I recently discovered something very nice. Postgres has several functions geared towards helping you with statistics. I will cover two of them here.

Let's use it to solve something familiar: $$y = mx + b$$

You can use it to draw a straight line through a set and pretend you've made an AI.

Functions

We'll be using two functions for this.

Slope

regr_slope(Y, X)

The description says "slope of the least-squares-fit linear equation determined by the (X, Y) pairs". In other words, this is our \( m \).

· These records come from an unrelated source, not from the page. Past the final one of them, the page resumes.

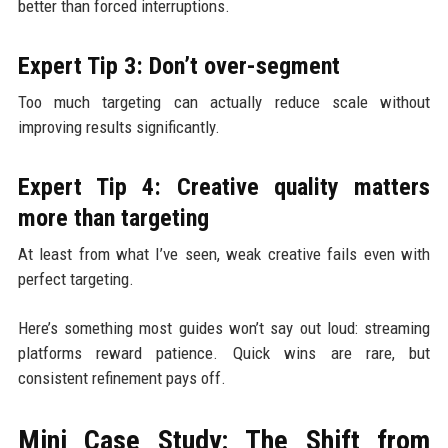
better than forced interruptions.
Expert Tip 3: Don’t over-segment
Too much targeting can actually reduce scale without
improving results significantly.
Expert Tip 4: Creative quality matters
more than targeting
At least from what I’ve seen, weak creative fails even with
perfect targeting.
Here’s something most guides won’t say out loud: streaming
platforms reward patience. Quick wins are rare, but
consistent refinement pays off.
Mini Case Study: The Shift from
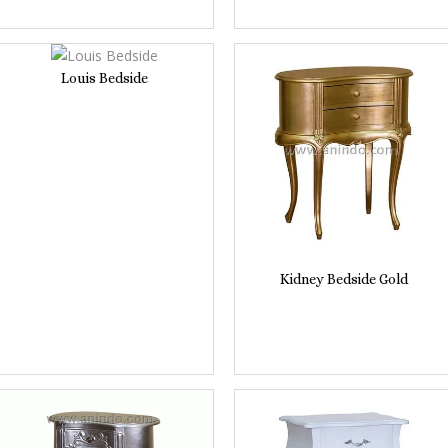
Louis Bedside
Kidney Bedside Gold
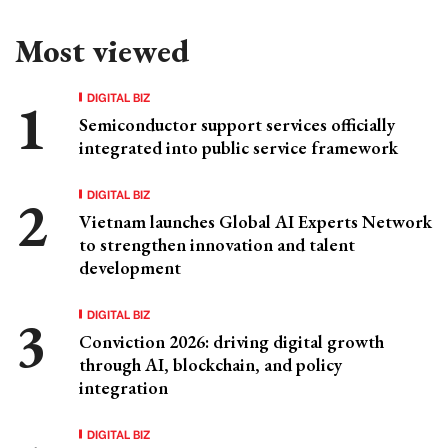
Most viewed
DIGITAL BIZ
Semiconductor support services officially
integrated into public service framework
DIGITAL BIZ
Vietnam launches Global AI Experts Network
to strengthen innovation and talent
development
DIGITAL BIZ
Conviction 2026: driving digital growth
through AI, blockchain, and policy
integration
DIGITAL BIZ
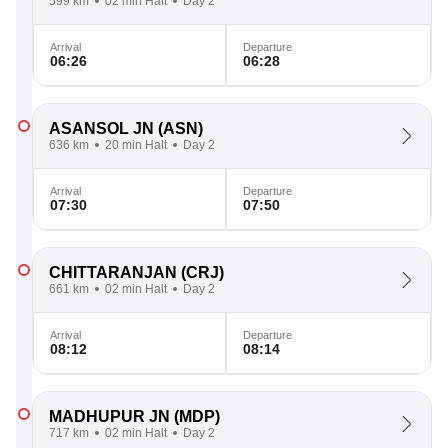
599 km
02 min Halt
Day 2
Arrival
Departure
06:26
06:28
ASANSOL JN
(ASN)
636 km
20 min Halt
Day 2
Arrival
Departure
07:30
07:50
CHITTARANJAN
(CRJ)
661 km
02 min Halt
Day 2
Arrival
Departure
08:12
08:14
MADHUPUR JN
(MDP)
717 km
02 min Halt
Day 2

Note that Y comes before X.

Intercept

regr_intercept(Y, X)

The description says "y-intercept of the least-squares-fit linear equation determined by the (X, Y) pairs". In other words, this is our \( b \).

Note that Y comes before X.

Example

Let's make a table and push some data into it:

select
    generate_series(1, 10) x,
    generate_series(4, 31, 3) y
into
    toy_example;
 x  | y  
----+----
  1 |  4
  2 |  7
  3 | 10
  4 | 13
  5 | 16
  6 | 19
  7 | 22
  8 | 25
  9 | 28
 10 | 31
(10 rows)

Now, just from looking at it, we can tell two things; \(m = 3\) and \(b = 1\). Like I said, it's a toy example. Let's still verify our assumptions by having Postgres give us those numbers.

select
    regr_slope(y, x) as m,
    regr_intercept(y, x) as b
from
    toy_example;
 m | b 
---+---
 3 | 1
(1 row)

Looks good so far. Let's use it to calculate the next few values

select
    x, m * x + b as y
from
    generate_series(9, 14) as x,
    (
        select
            regr_slope(y, x) as m,
            regr_intercept(y, x) as b
        from
            toy_example
    ) as mb;
 x  | y  
----+----
  9 | 28
 10 | 31
 11 | 34
 12 | 37
 13 | 40
 14 | 43
(6 rows)

Congratulations, you can now predict the future. Go forth and play the lottery!


Notes

Reddit user /u/spinur1848, in a comment:

Probably shouldn't be playing with those without regr_r2, which gives you square of the correlation coefficient.

The slope and intercept functions will (almost) always give you values, even if the quality of the regression is garbage. The squared correlation coefficient is a measure of goodness of fit. You should probably calculate this number any time you would want to calculate a slope and/or an intercept.